Maximizing the Diversity of Ensemble Random Forests for Tree Genera Classification Using High Density LiDAR Data

Recent research into improving the effectiveness of forest inventory management using airborne LiDAR data has focused on developing advanced theories in data analytics. Furthermore, supervised learning as a predictive model for classifying tree genera (and species, where possible) has been gaining popularity in order to minimize this labor-intensive task. However, bottlenecks remain that hinder the immediate adoption of supervised learning methods. With supervised classification, training samples are required for learning the parameters that govern the performance of a classifier, yet the selection of training data is often subjective and the quality of such samples is critically important. For LiDAR scanning in forest environments, the quantification of data quality is somewhat abstract, normally referring to some metric related to the completeness of individual tree crowns; however, this is not an issue that has received much attention in the literature.
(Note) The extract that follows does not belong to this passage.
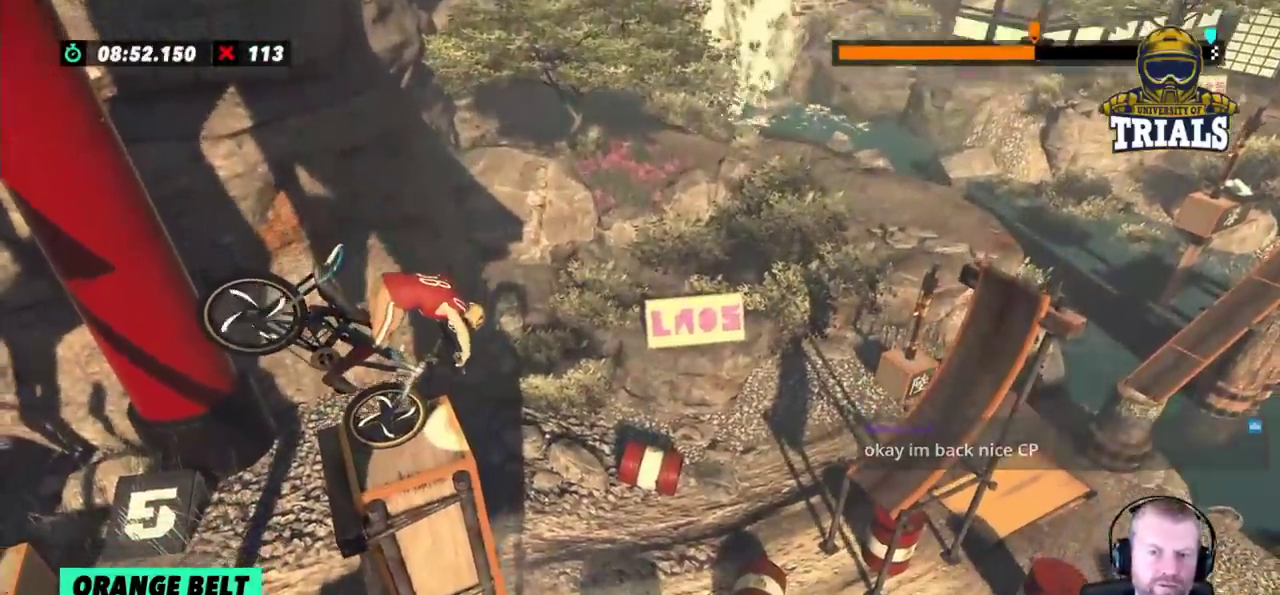
{"buttons": [], "left_stick": "center", "events": [[233, "left_stick", "left"], [417, "left_stick", "center"], [483, "L2", "up"]]}
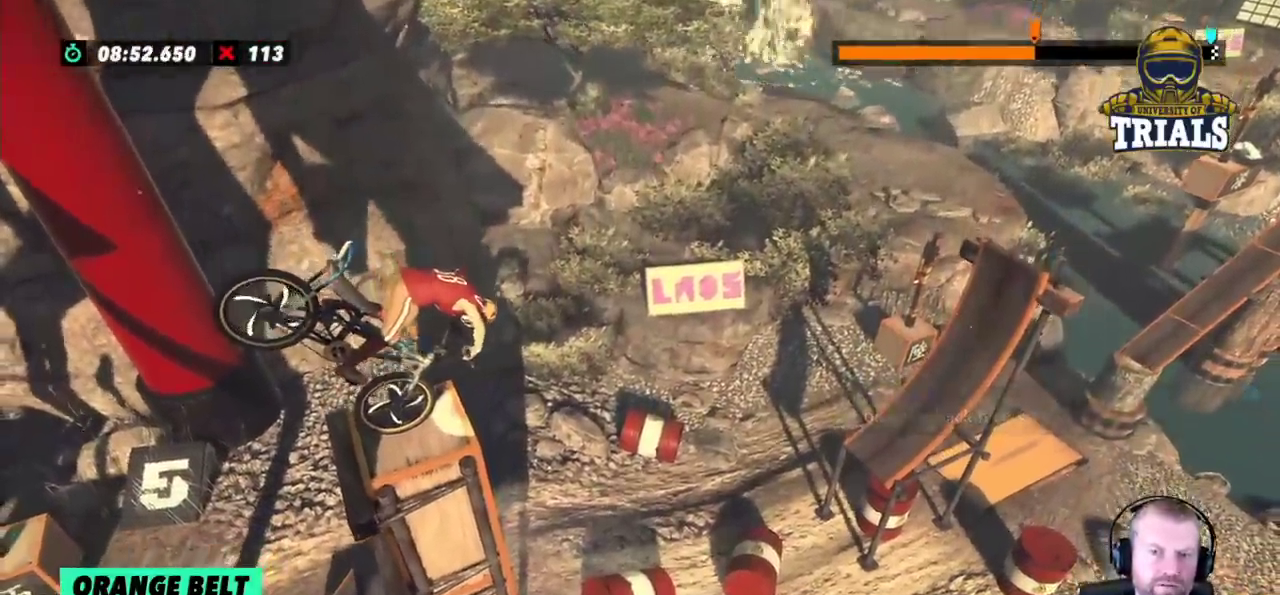
{"buttons": ["R2"], "left_stick": "left", "events": [[67, "L2", "down"], [250, "L2", "up"], [383, "R2", "down"], [400, "left_stick", "left"]]}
Intuitively the choice of training samples having varying quality will affect classification accuracy. In this paper a Diversity Index (DI) is proposed that characterizes the diversity of data quality (Qi) among selected training samples required for constructing a classification model of tree genera. The training sample is diversified in terms of data quality as opposed to the number of samples per class. The diversified training sample allows the classifier to better learn the positive and negative instances and; therefore; has a higher classification accuracy in discriminating the “unknown” class samples from the “known” samples. Our algorithm is implemented within the Random Forests base classifiers with six derived geometric features from LiDAR data. The training sample contains three tree genera (pine; poplar; and maple) and the validation samples contains four labels (pine; poplar; maple; and “unknown”). Classification accuracy improved from 72.8%; when training samples were selected randomly (with stratified sample size); to 93.8%; when samples were selected with additional criteria; and from 88.4% to 93.8% when an ensemble method was used.

Airborne LiDAR Applications in Forest Landscapes

This chapter provides an introduction and overview of using light detection and ranging (LiDAR) in forest applications. The first section explains the principles and basic terminology for LiDAR and introduces the use of LiDAR on three different platforms (spaceborne, airborne, and terrestrial) for forest applications. The second section discusses applications in relation to the primary measurements from a LiDAR point cloud, primarily information derived from distance (from the aircraft to the target). We cover concepts related to different representations of surfaces (e.g., digital surface model, digital terrain model, digital elevation model, and canopy height model). Typically, single trees can be identified from the canopy height model and there are two different ways to assign LiDAR points to individual trees, the surface-based method and the point-based method. The third section discusses forest applications in relation to secondary measurement from a LiDAR point cloud, information derived from point cloud geometry rather than direct distance measurements. This section covers tree genera classification; the use of allometric equations for deriving DBH, biomass, and other forest attributes; and the classification of vegetation types. Three ways of getting genera information are discussed, including the vertical profile method, methods relying on geometry derived from individual tree point clouds, and methods that incorporate spectral information. The fourth section provides a case study for identifying potential tree hazards along a powerline corridor in Ontario, Canada. We conclude by discussing the future of this technology.